= Directions =
Every line from the one with "root of tail: (631, 368)" through the end of the records below should be restated word for word, and nothing outside that span.

┌─ Dataset

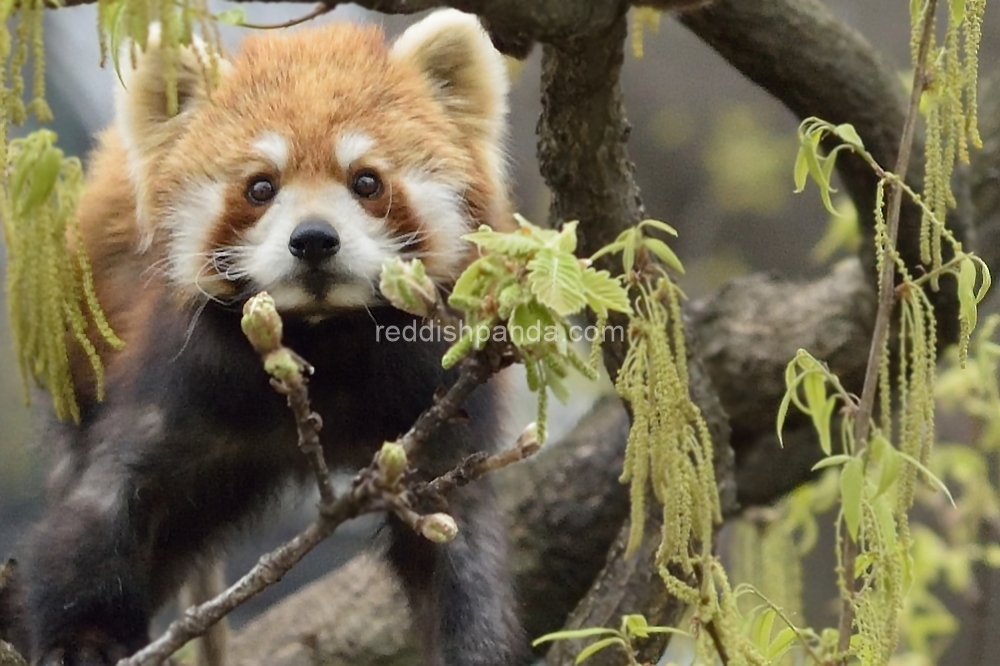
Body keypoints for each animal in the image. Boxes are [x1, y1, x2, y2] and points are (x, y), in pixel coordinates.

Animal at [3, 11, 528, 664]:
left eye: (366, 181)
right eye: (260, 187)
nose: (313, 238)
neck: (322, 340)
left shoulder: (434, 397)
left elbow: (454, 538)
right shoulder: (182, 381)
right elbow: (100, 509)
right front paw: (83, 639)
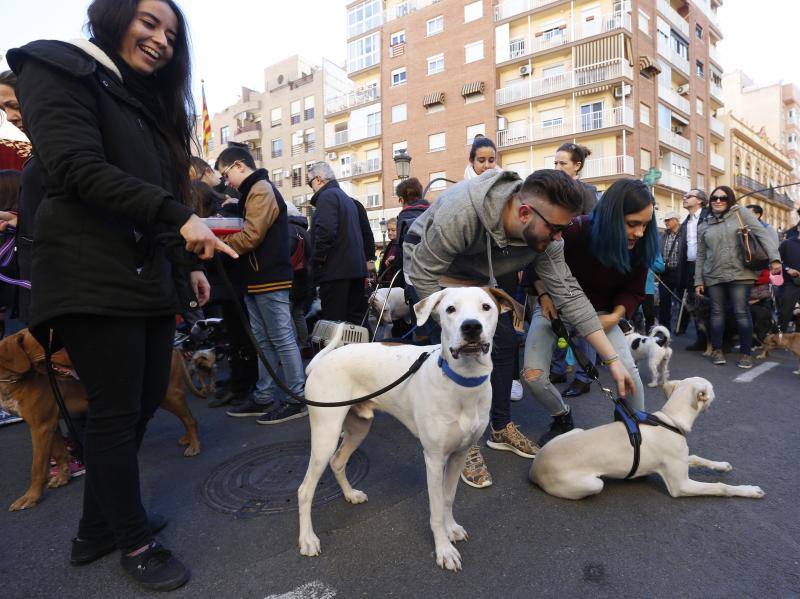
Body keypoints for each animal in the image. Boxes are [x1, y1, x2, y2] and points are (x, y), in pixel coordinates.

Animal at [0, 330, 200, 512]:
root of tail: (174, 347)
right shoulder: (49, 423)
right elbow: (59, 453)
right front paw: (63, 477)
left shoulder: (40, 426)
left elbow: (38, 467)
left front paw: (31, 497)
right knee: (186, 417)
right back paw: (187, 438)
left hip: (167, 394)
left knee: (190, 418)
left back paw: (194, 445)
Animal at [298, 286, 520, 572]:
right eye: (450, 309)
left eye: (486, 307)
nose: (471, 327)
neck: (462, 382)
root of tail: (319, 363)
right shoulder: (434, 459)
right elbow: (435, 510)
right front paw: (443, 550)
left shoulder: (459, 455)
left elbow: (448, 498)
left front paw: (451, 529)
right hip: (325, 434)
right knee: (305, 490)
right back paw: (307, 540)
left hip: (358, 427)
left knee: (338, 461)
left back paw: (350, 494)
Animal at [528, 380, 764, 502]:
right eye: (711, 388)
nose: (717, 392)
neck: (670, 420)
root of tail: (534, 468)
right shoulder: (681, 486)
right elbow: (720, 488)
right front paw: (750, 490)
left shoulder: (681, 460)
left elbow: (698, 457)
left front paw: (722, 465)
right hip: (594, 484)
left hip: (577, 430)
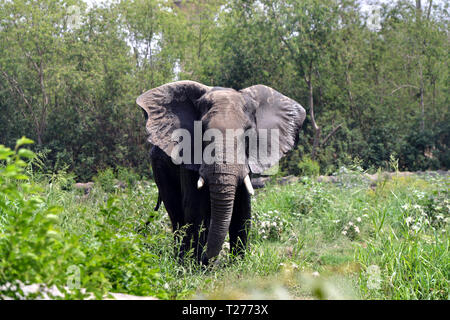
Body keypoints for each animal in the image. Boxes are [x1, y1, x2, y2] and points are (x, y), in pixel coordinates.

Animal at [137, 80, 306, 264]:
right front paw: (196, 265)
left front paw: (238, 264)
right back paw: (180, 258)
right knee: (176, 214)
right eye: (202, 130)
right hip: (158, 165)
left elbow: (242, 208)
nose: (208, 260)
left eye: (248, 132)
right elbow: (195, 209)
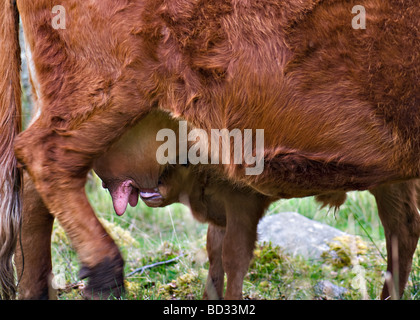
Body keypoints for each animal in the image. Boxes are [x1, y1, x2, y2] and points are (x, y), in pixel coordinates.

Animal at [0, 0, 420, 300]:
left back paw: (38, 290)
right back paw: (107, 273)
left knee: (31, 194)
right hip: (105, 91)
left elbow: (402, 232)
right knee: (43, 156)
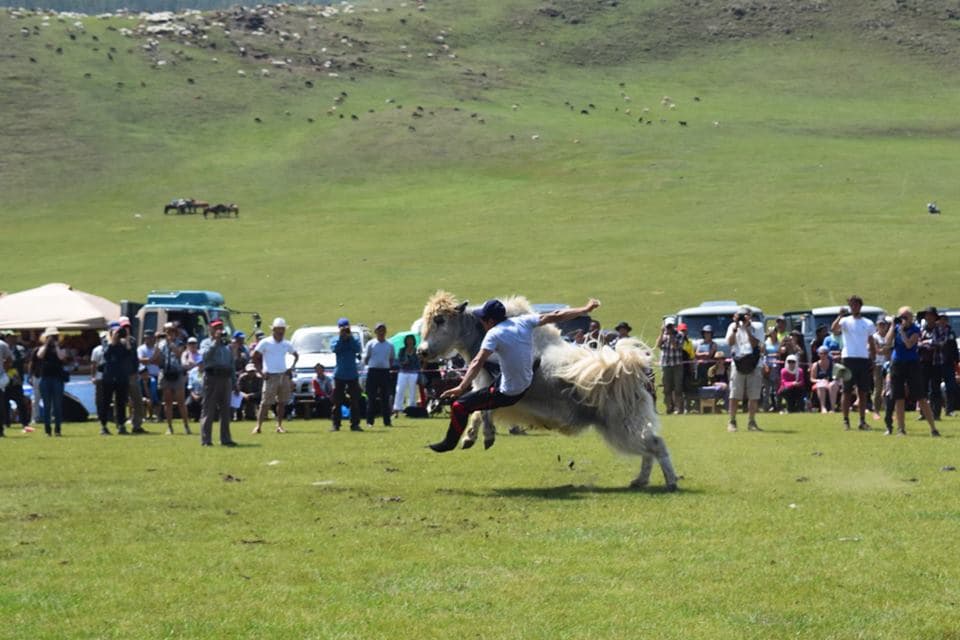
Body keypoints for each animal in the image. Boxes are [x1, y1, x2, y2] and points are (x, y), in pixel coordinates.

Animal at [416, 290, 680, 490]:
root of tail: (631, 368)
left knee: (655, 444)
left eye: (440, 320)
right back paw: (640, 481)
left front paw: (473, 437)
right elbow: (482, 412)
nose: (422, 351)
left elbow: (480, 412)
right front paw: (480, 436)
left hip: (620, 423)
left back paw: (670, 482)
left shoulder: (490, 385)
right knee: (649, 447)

└─

= Answer box =
root of tail: (631, 368)
left knee: (655, 444)
left eye: (440, 320)
right back paw: (640, 481)
left front paw: (473, 437)
right elbow: (482, 412)
nose: (422, 351)
left elbow: (480, 412)
right front paw: (480, 436)
left hip: (620, 423)
left back paw: (670, 482)
left shoulder: (490, 385)
right knee: (649, 447)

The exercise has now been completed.